Publications du Service canadien des forêts

Soil disturbance, vegetative cover and regeneration on clearcuts in the Nelson Forest District. 1976. Smith, R.B.; Wass, E.F. Government of Canada. Department of the Environment. Canadian Forest Service, Pacific Forest Research Centre, Victoria, BC. Information Report BC-X-151.

Année : 1976

Disponible au : Centre de foresterie du Pacifique

Numéro de catalogue : 3986

La langue : Anglais

Séries : Rapport d'information (CFP - Victoria)

Disponibilité au SCF : Commander une copie papier (gratuite), PDF (télécharger)

Sélectionner

Résumé

Les soucis à propos de la détérioration du sol causée par les exploitations par coupe rase sur les flancs escarpés de collines du district forestier de Nelson ont abouti, en 1973, à la formulation de règlements généraux du Forest Service, pour régir les opérations de débusquage terrestre.

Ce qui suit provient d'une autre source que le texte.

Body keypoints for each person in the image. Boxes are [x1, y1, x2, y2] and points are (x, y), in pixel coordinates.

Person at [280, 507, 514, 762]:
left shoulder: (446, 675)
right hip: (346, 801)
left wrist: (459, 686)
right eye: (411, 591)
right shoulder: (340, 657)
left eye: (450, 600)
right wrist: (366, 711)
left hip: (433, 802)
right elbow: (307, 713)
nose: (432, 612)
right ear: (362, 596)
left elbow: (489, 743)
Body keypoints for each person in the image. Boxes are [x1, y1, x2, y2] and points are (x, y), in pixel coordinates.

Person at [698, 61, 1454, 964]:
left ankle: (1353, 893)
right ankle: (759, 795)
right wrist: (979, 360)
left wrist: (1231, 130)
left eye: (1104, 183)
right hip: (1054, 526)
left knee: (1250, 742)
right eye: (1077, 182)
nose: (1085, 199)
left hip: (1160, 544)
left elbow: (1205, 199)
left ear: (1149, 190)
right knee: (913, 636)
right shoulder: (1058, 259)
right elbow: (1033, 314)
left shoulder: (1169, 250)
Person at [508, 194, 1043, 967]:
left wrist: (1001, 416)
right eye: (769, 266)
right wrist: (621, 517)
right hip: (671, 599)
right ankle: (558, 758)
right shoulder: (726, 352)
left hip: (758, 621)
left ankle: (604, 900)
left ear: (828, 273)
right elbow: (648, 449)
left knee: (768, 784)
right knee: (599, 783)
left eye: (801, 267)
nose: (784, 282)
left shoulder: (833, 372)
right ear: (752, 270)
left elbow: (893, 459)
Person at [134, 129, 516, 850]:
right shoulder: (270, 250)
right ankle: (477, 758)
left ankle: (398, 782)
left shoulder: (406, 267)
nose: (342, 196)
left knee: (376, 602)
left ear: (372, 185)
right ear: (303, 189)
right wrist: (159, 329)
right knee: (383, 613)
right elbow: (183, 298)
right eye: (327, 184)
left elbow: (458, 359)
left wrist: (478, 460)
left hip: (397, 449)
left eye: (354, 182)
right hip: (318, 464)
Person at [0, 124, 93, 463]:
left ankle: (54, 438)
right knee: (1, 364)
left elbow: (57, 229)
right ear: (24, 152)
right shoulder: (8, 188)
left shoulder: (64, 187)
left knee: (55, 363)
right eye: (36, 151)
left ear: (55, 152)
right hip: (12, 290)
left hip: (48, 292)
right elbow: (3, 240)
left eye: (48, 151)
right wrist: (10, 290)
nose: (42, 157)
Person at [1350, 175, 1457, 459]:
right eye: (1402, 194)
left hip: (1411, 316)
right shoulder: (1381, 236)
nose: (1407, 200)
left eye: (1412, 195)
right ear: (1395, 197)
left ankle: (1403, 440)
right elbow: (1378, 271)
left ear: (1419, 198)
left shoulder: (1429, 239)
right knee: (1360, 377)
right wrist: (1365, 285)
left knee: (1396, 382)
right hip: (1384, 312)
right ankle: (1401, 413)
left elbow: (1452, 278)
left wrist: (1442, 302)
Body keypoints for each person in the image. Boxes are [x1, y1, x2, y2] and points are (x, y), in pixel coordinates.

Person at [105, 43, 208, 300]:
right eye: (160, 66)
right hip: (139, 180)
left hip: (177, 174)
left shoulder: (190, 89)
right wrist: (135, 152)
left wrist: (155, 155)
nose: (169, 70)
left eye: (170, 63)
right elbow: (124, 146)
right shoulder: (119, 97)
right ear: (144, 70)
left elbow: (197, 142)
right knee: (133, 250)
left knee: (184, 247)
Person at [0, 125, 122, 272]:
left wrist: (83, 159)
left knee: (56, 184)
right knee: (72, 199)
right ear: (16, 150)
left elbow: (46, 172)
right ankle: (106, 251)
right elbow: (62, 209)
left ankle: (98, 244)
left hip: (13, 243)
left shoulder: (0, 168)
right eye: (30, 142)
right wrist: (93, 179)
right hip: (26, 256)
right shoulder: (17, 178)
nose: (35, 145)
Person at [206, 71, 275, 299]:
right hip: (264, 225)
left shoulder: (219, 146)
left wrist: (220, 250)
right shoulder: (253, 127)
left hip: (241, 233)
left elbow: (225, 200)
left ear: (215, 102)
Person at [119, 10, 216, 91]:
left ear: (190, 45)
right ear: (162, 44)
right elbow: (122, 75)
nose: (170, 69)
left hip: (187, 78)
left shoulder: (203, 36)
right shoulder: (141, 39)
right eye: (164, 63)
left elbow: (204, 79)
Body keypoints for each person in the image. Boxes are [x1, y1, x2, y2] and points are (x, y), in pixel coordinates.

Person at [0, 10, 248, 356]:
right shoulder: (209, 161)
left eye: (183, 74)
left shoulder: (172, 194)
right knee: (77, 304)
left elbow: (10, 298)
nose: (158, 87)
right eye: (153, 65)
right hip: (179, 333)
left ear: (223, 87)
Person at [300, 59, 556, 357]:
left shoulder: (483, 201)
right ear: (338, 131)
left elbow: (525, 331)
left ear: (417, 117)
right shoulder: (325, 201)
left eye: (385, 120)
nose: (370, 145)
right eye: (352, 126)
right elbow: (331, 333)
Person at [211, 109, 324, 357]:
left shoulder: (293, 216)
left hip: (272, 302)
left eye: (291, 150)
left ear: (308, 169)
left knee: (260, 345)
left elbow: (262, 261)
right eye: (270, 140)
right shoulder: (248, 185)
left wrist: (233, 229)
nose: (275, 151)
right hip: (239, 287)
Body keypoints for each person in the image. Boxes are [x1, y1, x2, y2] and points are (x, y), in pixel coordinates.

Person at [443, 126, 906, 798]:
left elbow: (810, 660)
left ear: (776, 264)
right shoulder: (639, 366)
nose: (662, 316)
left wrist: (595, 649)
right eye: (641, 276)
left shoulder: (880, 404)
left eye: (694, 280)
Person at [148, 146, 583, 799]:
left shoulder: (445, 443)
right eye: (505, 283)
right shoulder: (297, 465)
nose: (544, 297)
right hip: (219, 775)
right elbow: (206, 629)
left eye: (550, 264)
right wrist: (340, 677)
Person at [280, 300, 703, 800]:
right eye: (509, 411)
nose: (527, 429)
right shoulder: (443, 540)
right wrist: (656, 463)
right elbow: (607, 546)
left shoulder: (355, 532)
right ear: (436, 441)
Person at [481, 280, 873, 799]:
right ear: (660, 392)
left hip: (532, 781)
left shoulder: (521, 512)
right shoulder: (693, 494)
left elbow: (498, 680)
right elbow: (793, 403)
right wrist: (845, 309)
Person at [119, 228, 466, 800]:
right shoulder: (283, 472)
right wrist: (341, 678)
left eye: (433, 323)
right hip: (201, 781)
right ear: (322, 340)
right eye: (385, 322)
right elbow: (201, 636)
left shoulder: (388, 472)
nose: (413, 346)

Par la suite, on a formé le "Steep Slope Committee," un comité regroupant plusieurs organismes, qui avait comme objectif de décrire l'étendue et la gravité des détériorations du sol sur une gamme de stations et par suite de méthodes diverses d'exploitation forestière. Dans ce but, on a recueilli des données au cours des etes de 1974 et 1975, dans 9,361 placettes d'une milli-acre et placettes circulaires à rayon variable le long de 78 transects largement distibués à travers le district forestier Nelson, afin de décrire les conditions du sol et de la végétation dans les aires de coupes rases sur pentes escarpées. La plus sévère détérioration fut causée par les opérations de débusquage sur le sol nu (moyenne de 45% de superficie coupée à blanc) et la moindre fut causée par le débardage par câble-grue. Le débusquage terrestre sur la neige et les systèmes de débardage aérien ont diminué la détérioration du sol de moitié environ, par rapport au débusquage terrestre d'été. Le sol détérioré sur le terrain situé entre les chemins de débardage et de débusquage fut beaucoup moindre que celui dans les chemins mais fut doublé ou triple par un brûlage extensif des rémanents. Le couvert végétal augmenta continuellement avec le temps, après une coupe (que les surfaces fussent ensuite brûlées ou non), entre les chemins, mais il était plus haut après 11 ans dans le second cas à cause d'un couvert végétal initial plus grand, provenant des résidus de végétation. Si on exclut le plantage, les secteurs entre les chemins dans les coupes à blanc non brûlées et les surfaces routières des coupes rases suivies ou non de brûlages furent repeuplés de façon satisfaisante avec un matériel de reproduction nouveau ou pré-établi au bout d'environ 9 ans. Les surfaces entre les chemins dans les forêts coupées à blanc puis brûlées ne furent pas repeuplées de manière satisfaisante avant jusqu'a 10.5 ans, âge moyen du secteur rasé puis brûlé le plus vieux qu'on ait inspecté. On a noté des différences du couvert végétal et des stocks de reproduction parmi les zones biogéoclimatiques. Des exemples d'érosion du sol furent notés et décrits. Les auteurs formulent des recommendations à propos de relevés et recherches subséquents.